What’s the difference between a rookie and a vet? A lot, but mainly it’s how each approaches their day. Although good technique and stamina goes a long way in tree-planting, it’s of critical importance not to spend every waking moment telling yourself how much you #%^@ing hate your job and your life.

Day after storm for the Rookie:

I woke at 4:30 a.m. to darkness and zero degree hail, and three dogs tearing at the seams of my tent. I exited my tent, cursed the dogs, cursed life, and went to dry my clothes, which were drenched from a combination of last night’s rain and my tent’s structural instability in the face of a storm.

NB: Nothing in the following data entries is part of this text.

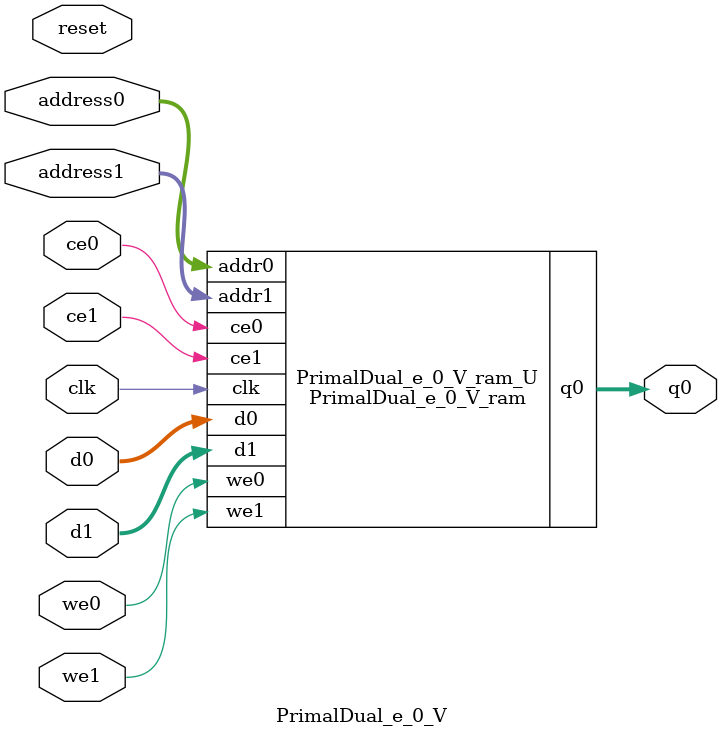
<source format=v>

`timescale 1 ns / 1 ps
module PrimalDual_e_0_V_ram (addr0, ce0, d0, we0, q0, addr1, ce1, d1, we1,  clk);

parameter DWIDTH = 16;
parameter AWIDTH = 5;
parameter MEM_SIZE = 20;

input[AWIDTH-1:0] addr0;
input ce0;
input[DWIDTH-1:0] d0;
input we0;
output reg[DWIDTH-1:0] q0;
input[AWIDTH-1:0] addr1;
input ce1;
input[DWIDTH-1:0] d1;
input we1;
input clk;

(* ram_style = "block" *)reg [DWIDTH-1:0] ram[0:MEM_SIZE-1];




always @(posedge clk)  
begin 
    if (ce0) 
    begin
        if (we0) 
        begin 
            ram[addr0] <= d0; 
            q0 <= d0;
        end 
        else 
            q0 <= ram[addr0];
    end
end


always @(posedge clk)  
begin 
    if (ce1) 
    begin
        if (we1) 
        begin 
            ram[addr1] <= d1; 
        end 
    end
end


endmodule


`timescale 1 ns / 1 ps
module PrimalDual_e_0_V(
    reset,
    clk,
    address0,
    ce0,
    we0,
    d0,
    q0,
    address1,
    ce1,
    we1,
    d1);

parameter DataWidth = 32'd16;
parameter AddressRange = 32'd20;
parameter AddressWidth = 32'd5;
input reset;
input clk;
input[AddressWidth - 1:0] address0;
input ce0;
input we0;
input[DataWidth - 1:0] d0;
output[DataWidth - 1:0] q0;
input[AddressWidth - 1:0] address1;
input ce1;
input we1;
input[DataWidth - 1:0] d1;



PrimalDual_e_0_V_ram PrimalDual_e_0_V_ram_U(
    .clk( clk ),
    .addr0( address0 ),
    .ce0( ce0 ),
    .we0( we0 ),
    .d0( d0 ),
    .q0( q0 ),
    .addr1( address1 ),
    .ce1( ce1 ),
    .we1( we1 ),
    .d1( d1 ));

endmodule


</source>
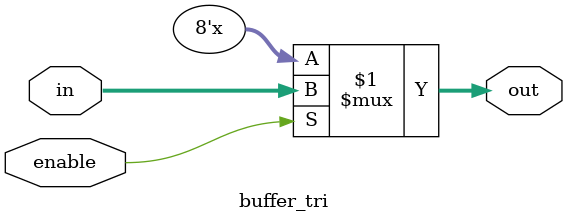
<source format=v>
module buffer_tri (
    input enable,
    input [7:0] in,
    output [7:0] out
);

    assign out = enable?in:8'bzzzz_zzzz;

endmodule
</source>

I spent an hour huddled with my long underwear, work shirt, socks and boots next to a woodstove which took ten agonizing minutes to light and did little more than give false hope of real warmth. I then ate breakfast, made myself a Nutella sandwich for lunch, poured myself a canteen of yellowish-brown water, and spent the next eight hours freezing and vomiting on a clear-cut swamp 200 kilometers from the nearest town, earning the same wage as I would have back in the city.

On the way home we stopped our bus twice; once for a mother black bear and her cub crossing the road, and once so a quarter of our staff could smoke up. It made us thirty minutes late getting back to camp, which was terrible for me because I had to shit so badly. Arriving at camp, I shit, bolted to my tent, threw on the warmest/driest clothes I had left, and trembled in my sleeping bag until the dinner horn went. I ate dinner, sat around a campfire until the mosquitoes got really bad, and went to sleep knowing my tent would probably collapse again that night. I hate my life.

Day after storm for the Vet:

I woke at 4:30 a.m. to darkness and zero degree hail, and three dogs tearing at the seams of my tent. I ran outside in my underwear, picked the yelping sons-of-bitches up, opened their owner’s tent, and threw all three of them in. I took a moment to savor the curses rising from the tent, but I was freezing my ass off, and because my tent had collapsed due to last night’s storm (fuck you Coleman/Canadian Tire), all of my clothes were soaked. I tied them around the muffler of our bus (which, when they warm the bus in the morning, has the same effect as taking clothes directly out of a dryer). I crawled back in my sleeping bag, ignoring the fact that my hands were blue. My alarm went off at 6. I bolted into the mess tent, grabbing as much GORP as I could get away with, crammed my mouth full of sausage, bacon, and yogurt with granola, made a lunch consisting of 4 sandwiches, carrot sticks, brownies, cookies, two apples and a pear, and ran back into bed. 6:55 my alarm went off again. I ran out, untied my clothes (burning myself slightly), dressed, grabbed my gear, and hopped on the bus.

While most people struggled with rain-gear (it was pouring), I said fuck it, planted in my long underwear and .99 cent “MC Hammer: Please Hammer Don’t Hurt “Em” Value Village sweatshirt, and put in 3500 by day’s end. Driving home I popped a quick squat off the side of the road, thanking God someone had some leftover TP. At camp I bolted to the mess tent while everyone else made for the shitters, made some killer hot chocolate, threw a football around for a while, and then had thirds at dinner. I played some poker, smoked a little, and crashed, looking forward to tomorrow and then day off, $300 richer from last night.